___ EXTRACTED ENTRIES
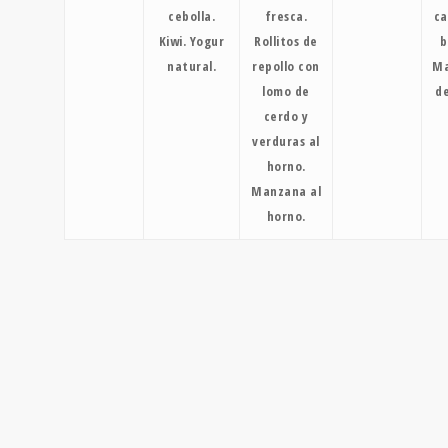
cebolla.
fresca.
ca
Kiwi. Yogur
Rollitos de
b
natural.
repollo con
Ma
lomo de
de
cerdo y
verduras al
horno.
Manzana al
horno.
______
___ EXTRACTED ENTRIES
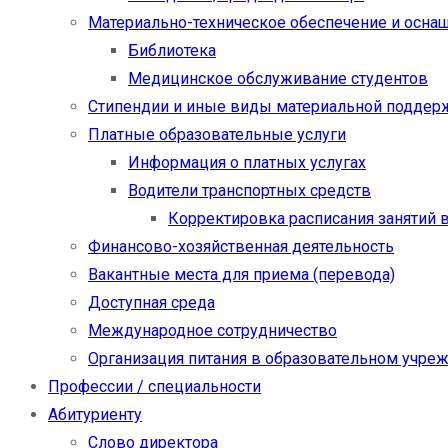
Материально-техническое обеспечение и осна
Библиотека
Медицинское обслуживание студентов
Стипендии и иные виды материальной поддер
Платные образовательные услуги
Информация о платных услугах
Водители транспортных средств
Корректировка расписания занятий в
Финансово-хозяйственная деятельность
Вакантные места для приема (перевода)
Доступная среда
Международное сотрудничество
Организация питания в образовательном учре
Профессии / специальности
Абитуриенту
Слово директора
______
■ EXERCISE GOAL ■
Reproduce the lines of the entries above from the one with "Водители транспортных средств" to the one with "Слово директора", both included, exactly and without any other line.

■ OUTPUT OF THE TASK ■
Водители транспортных средств
Корректировка расписания занятий в
Финансово-хозяйственная деятельность
Вакантные места для приема (перевода)
Доступная среда
Международное сотрудничество
Организация питания в образовательном учре
Профессии / специальности
Абитуриенту
Слово директора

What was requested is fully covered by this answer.